MN, Jakarta – Selama 4 hari mulai dari tanggal 14-17 Mei 2018 berlangsung international workshop di Bangkok bertema Building Maritime Shared Awareness in Southeast Asia IV. Bertindak sebagai penyelenggara adalah Daniel K. Inouye Asia-Pacific Center for Security Studies (DKI-APCSS) sebagai perwakilan pemerintah Amerika Serikat dengan mengundang 10 delegasi dari seluruh negara anggota ASEAN.

Dalam pertemuan tersebut, Indonesia berinisiatif mengajukan konsep pembentukan ASEAN Regional Maritime Information Center (ARMIC) yang akan diawaki oleh beberapa institusi seperti Malaysia Maritime Enforcement Agency (MMEA), Thailand Maritime Enforcement Coordinating Center (MECC), Singapore Information Fusion Center (IFC), Cambodian National Committee for Maritime Security, Brunei Marine Police, Myanmar Maritime Police, Philippines Coast Guard, Vietnam Coast Guard dan Bakamla.
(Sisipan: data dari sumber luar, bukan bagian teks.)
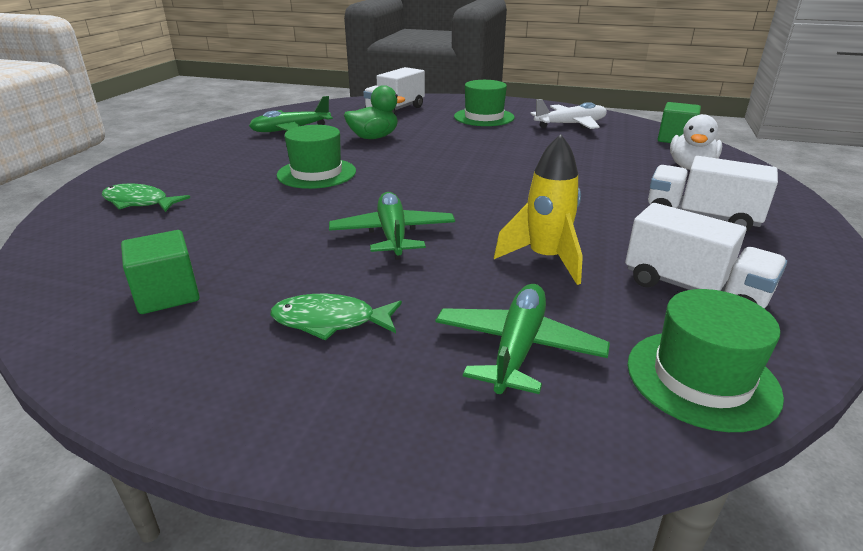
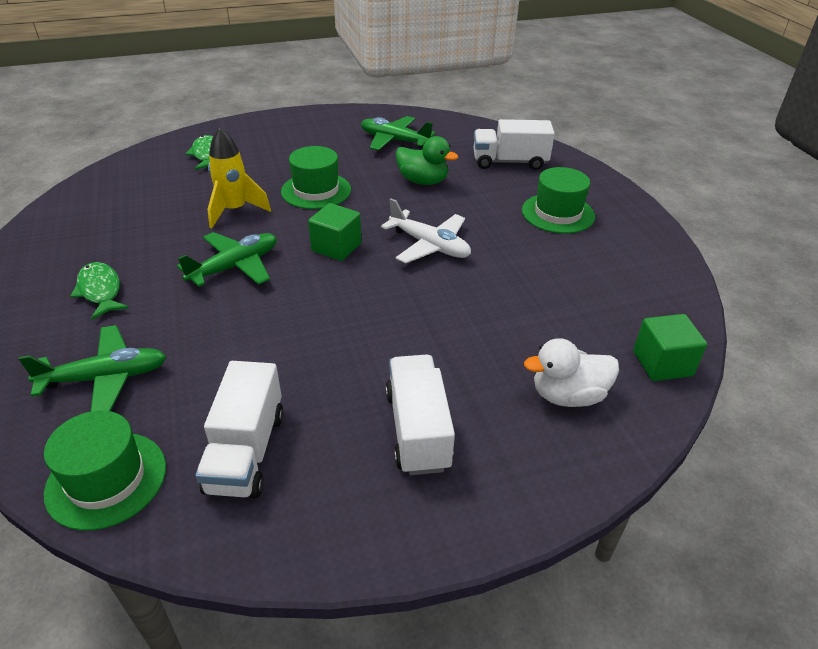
camera: 55 degrees right, 10 degrees up
green cube [121,230,200,314] -> green cube moved to [308,203,361,261]
yellow rocket [494,134,583,285] -> yellow rocket moved to [208,127,271,228]
white plane [530,99,607,129] -> white plane moved to [381,198,471,264]

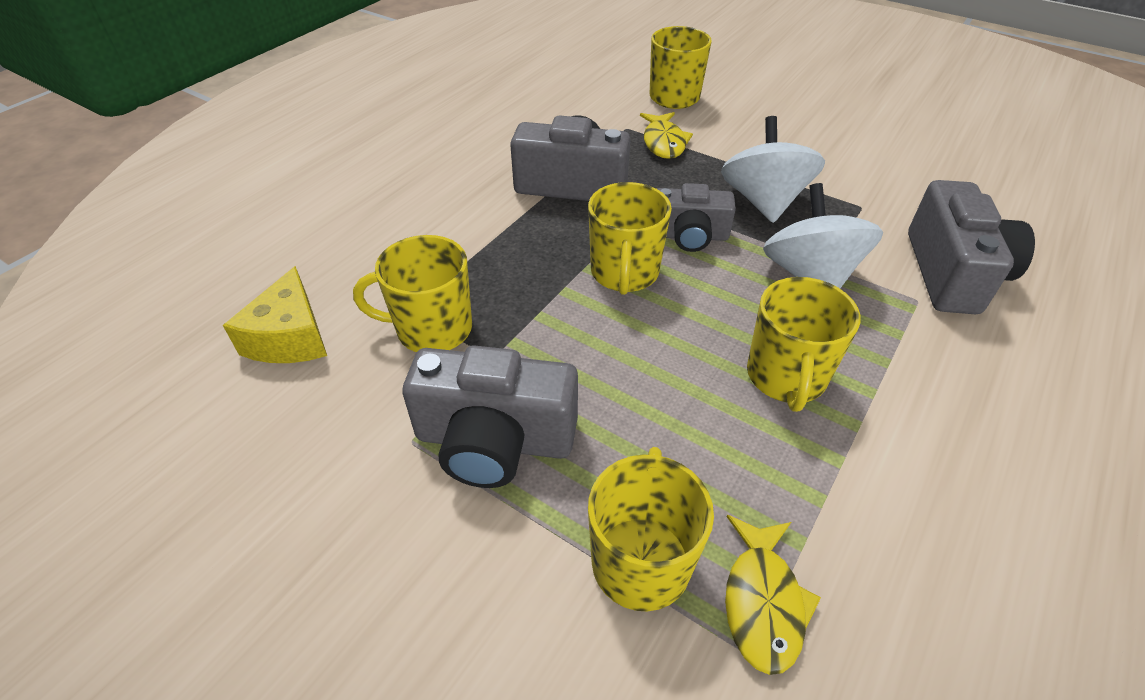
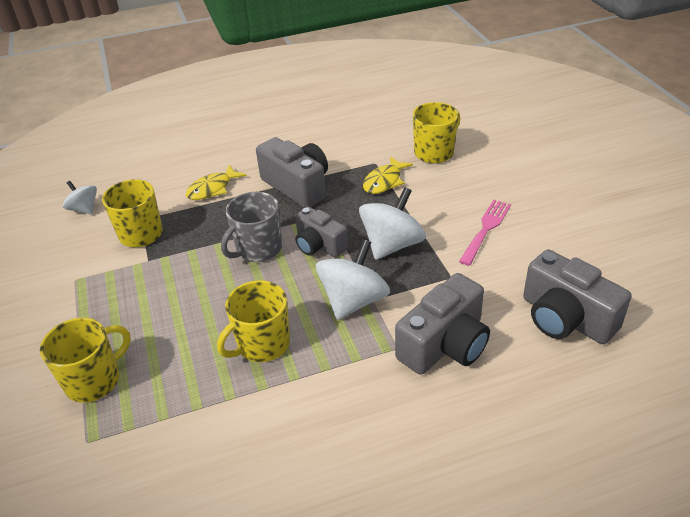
camera: 40 degrees right, 5 degrees down
yellow cheese [223,266,327,363] -> white spinning top [63,181,97,215]
grey camera [402,345,578,488] -> grey camera moved to [523,249,632,344]
yellow mug [588,182,672,295] -> grey mug [221,192,282,262]
yellow fish [725,515,821,675] -> yellow fish moved to [186,165,247,200]
none -> pink fork [459,200,511,266]

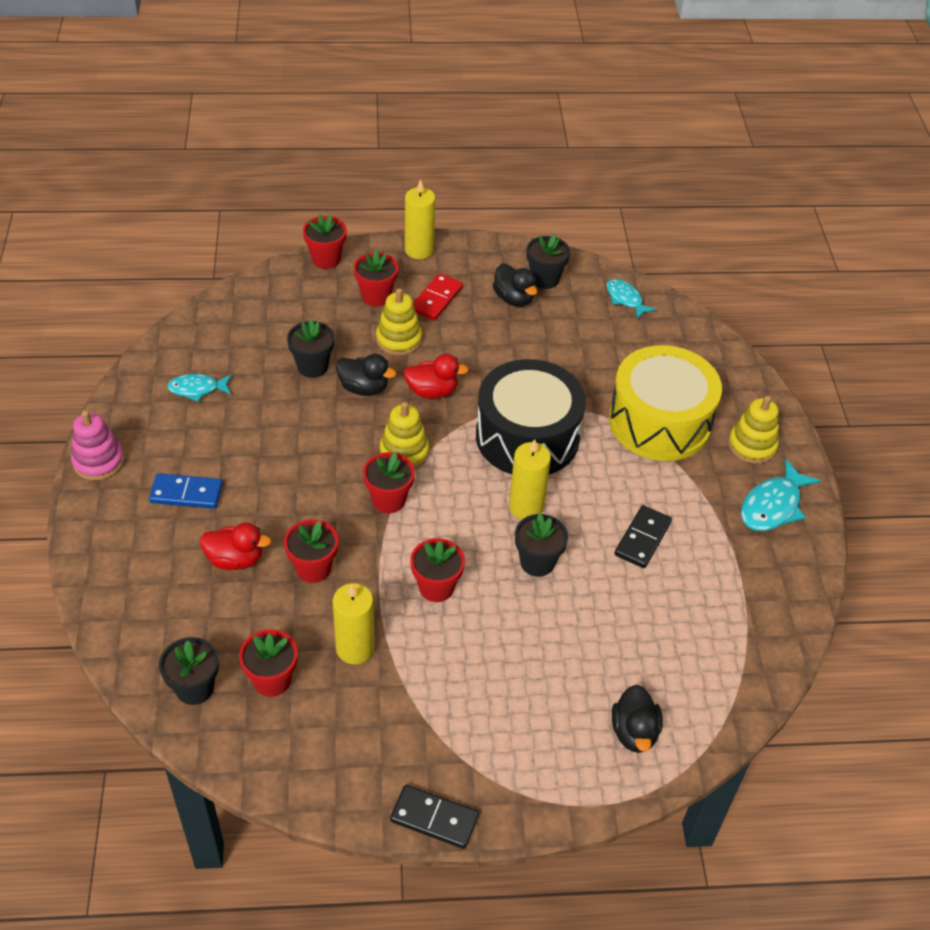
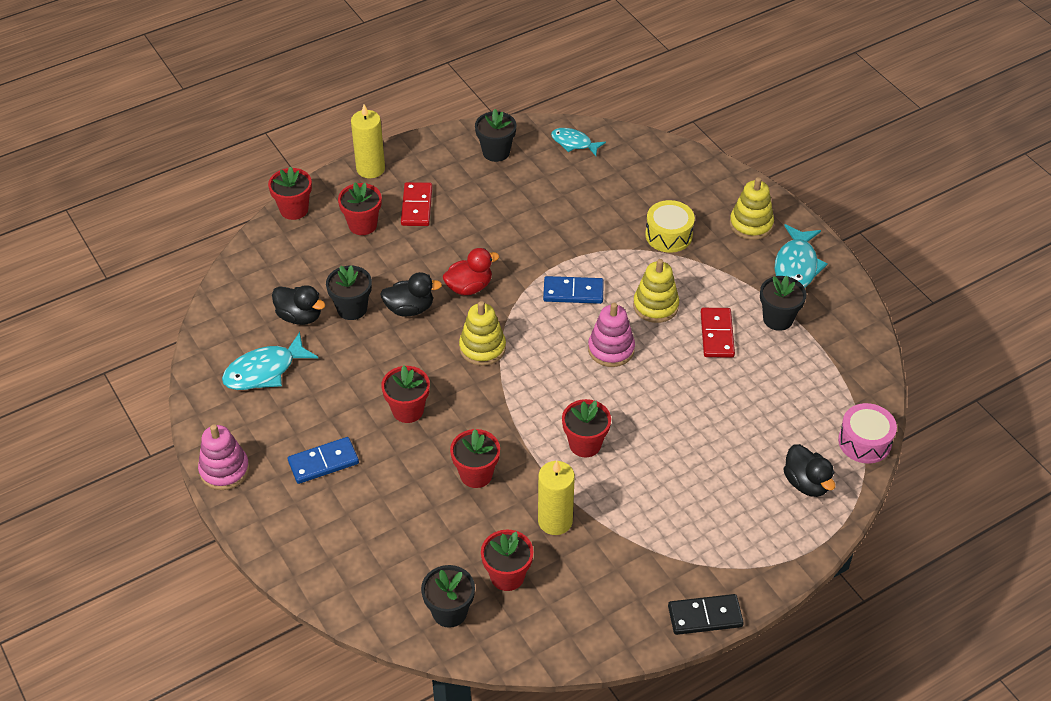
camera: 25 degrees left, 0 degrees up
turquoise fish [167,374,232,402] -> turquoise fish [222,332,318,390], size x1.53
red duck [200,523,271,570] -> none
red flower pot [363,452,415,513] -> red flower pot moved to [381,365,430,423]
yellow stacking toy [376,288,422,356] -> yellow stacking toy moved to [633,259,679,323]
black drum [476,359,586,474] -> blue domino [543,276,604,304]
black duck [493,264,537,307] -> black duck moved to [272,285,325,325]
yellow candle [509,439,551,520] -> pink stacking toy [588,303,635,367]
black flower pot [515,513,568,577] -> black flower pot moved to [760,276,806,331]
yellow drum [609,345,722,461] -> yellow drum [645,200,695,253], size x0.51
black domino [614,505,672,568] -> red domino [701,308,735,358]
none -> pink drum [838,403,897,464]

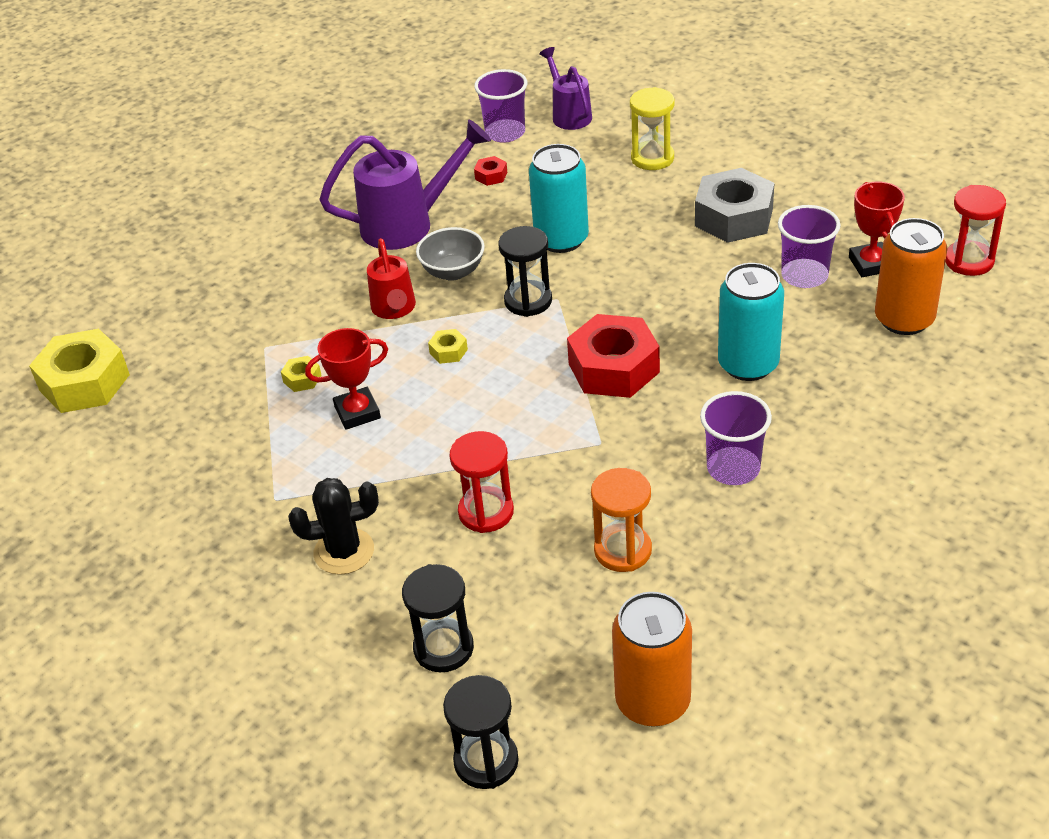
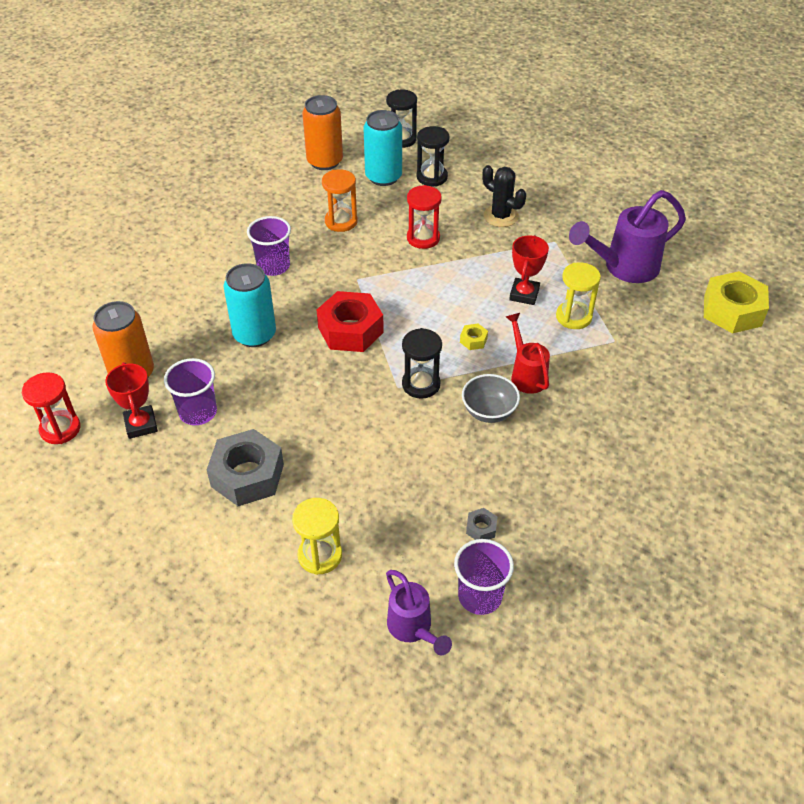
camera: 170 degrees right, 5 degrees up
yellow nut [281,356,322,392] -> yellow hourglass [556,262,601,329]
black cactus [288,478,379,575] -> black cactus turned 60 degrees clockwise [482,165,526,227]
red trophy [305,328,388,430] -> red trophy turned 45 degrees counterclockwise [509,235,549,305]
purple watering can [319,120,491,250] -> purple watering can moved to [569,190,686,283]
red nut [474,156,507,186] -> grey nut [466,508,497,540]
turquoise can [529,144,589,253] -> turquoise can moved to [363,110,402,186]

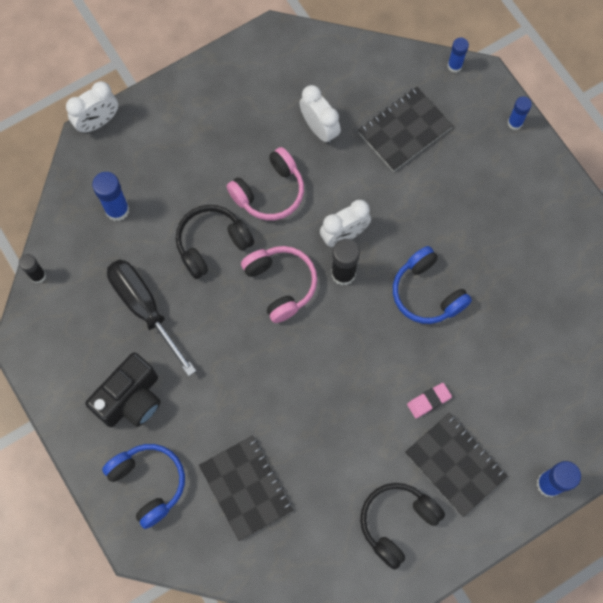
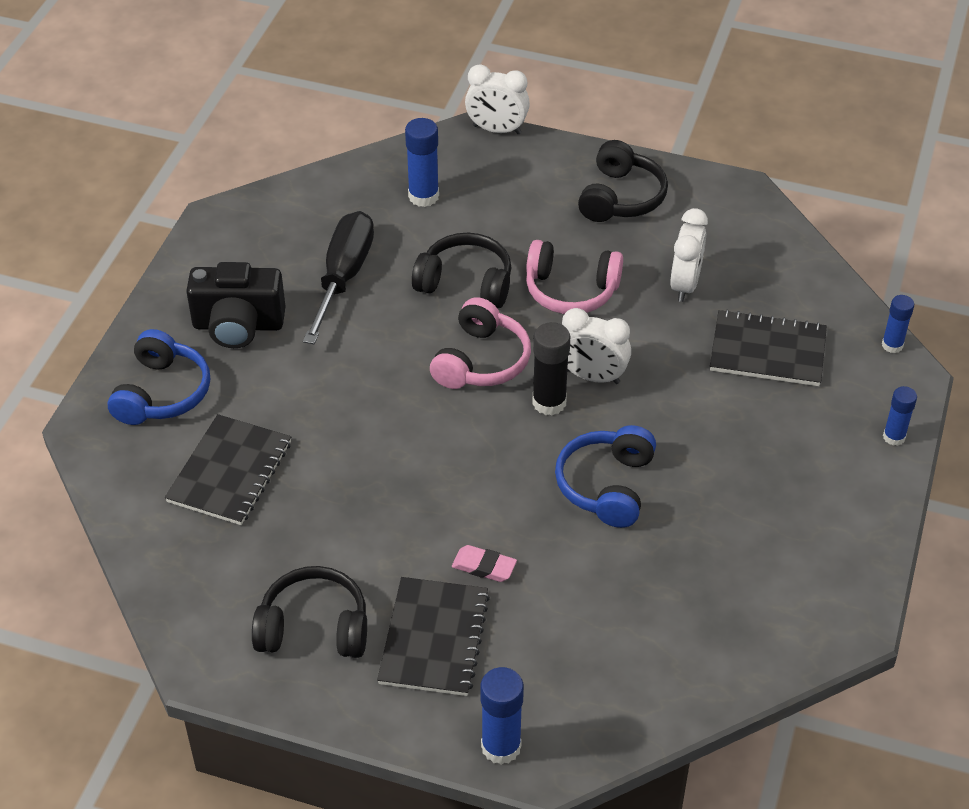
camera: 50 degrees right, 25 degrees down
black glue stick [19,254,46,283] -> none
none -> black headphones [578,140,668,222]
Inisiatif tersebut disambut baik peserta workshop seiring banyaknya pakar yang mendukung pembentukan National Maritime Information Center di bawah Bakamla bahkan terbuka peluang sebagai leading sector pembentukan ASEAN Coast Guard.

Turut hadir sebagai observer adalah perwakilan dari ASEAN Secretariat dan perwakilan dari Angkatan Laut India. Delegasi masing-masing negara anggota ASEAN terdiri dari akademisi, diplomat dan praktisi rata-rata mewakili Kementerian Luar Negeri, Kementerian Pertahanan, Kementerian Kelautan, Angkatan Laut, Coast Guard dan instansi pemerintah lainnya, sejumlah 94 peserta.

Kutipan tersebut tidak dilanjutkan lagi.